For our ancestors, sugar was a rare resource. High in energy and often delightful in flavor, sugar was not readily available for hunters and gatherers. Today, sugar is often added to foods to improve taste, which means that every part of every meal of the day could be loaded with sugar.
And loaded is not an exaggeration. In a previous article, I wrote about how the average American consumes three pounds of sugar per week, or 1,185 grams more than the recommended World Health Organization consumption levels. Some of this extra sugar comes from an addiction to sugary foods like candies and sodas, but it also comes from seemingly benign foods that contain added sugar. For example, a tablespoon of ketchup can contain a full teaspoon of sugar (or 4 grams).
As our sugar intake goes up, our inflammatory reactions follow suit, often running alongside a growing waistline and the many risks that come with carrying extra pounds.
But you have heard the story about obesity before. For many, the consequences of obesity-related diseases seem far-off, but the research says something different. We are learning that a high-sugar diet can lead to almost immediate health consequences.

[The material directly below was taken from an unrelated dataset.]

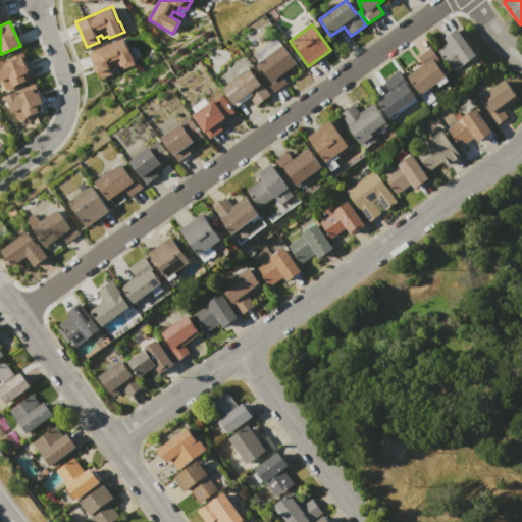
[(438,49),(448,42),(446,38),(457,30),(476,55),(455,71),(438,49)]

1. This is Your Brain on Sugar
We learned earlier this year that a high sugar diet can impact your brain health in as little as a few days, and that the effects of sugar on the brain are so profound that some medical professionals have started to refer to Alzheimer’s disease as “Type 3 Diabetes.” With our memories being one of the most valuable aspects of our health, a diet high in sugar threatens to undermine the rewards of spending time with your loved ones.

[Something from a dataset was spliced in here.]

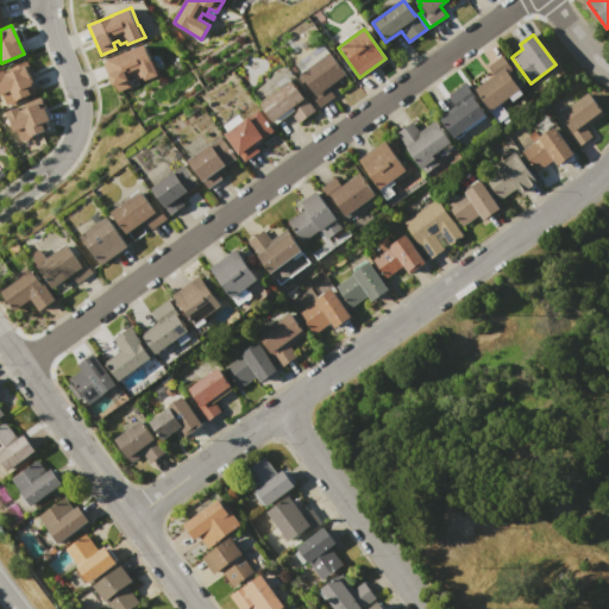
[(104,62),(144,45),(157,75),(144,80),(143,76),(136,80),(133,76),(127,79),(130,86),(115,92),(112,85),(111,85),(107,77),(110,76),(104,62)]
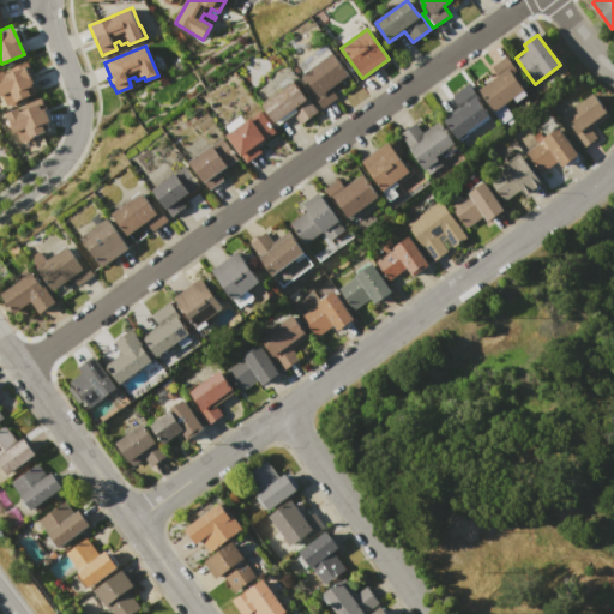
[(299,79),(332,53),(348,73),(330,88),(336,96),(320,108),(299,79)]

2. Fast-Acting Heart Decline
A small study (early stage findings that align with current trends in research) found that just three months of a high-sugar diet can change metabolism and increase one’s risk for heart disease. The most startling part of this research is that even relatively healthy individuals saw a sharp increase in their increased risk in this small timespan.
3. Sugar Addiction is Real
The fast-acting nature of sugar is made even more challenging by sugar addiction. Some individuals are inherently more susceptible to sugar addiction than others, which means that a taste of sugar or sweets can trigger a binging frenzy. For sugar to have short and long-term consequences as well as the potential for addiction means that it is especially dangerous.
The good news in all of this is that if you follow the Habits of Health System—minding your portions, using the plate system, eating more vegetables and less processed foods—you can avoid the pitfalls of sugar and reap the benefits of a healthy nutrition. You may not win the battle against sugar overnight, and that’s okay. If you make consistent and gradual steps toward a healthier lifestyle, you can potentially undo the damage of a high-sugar diet and lock a longer, more vibrant life.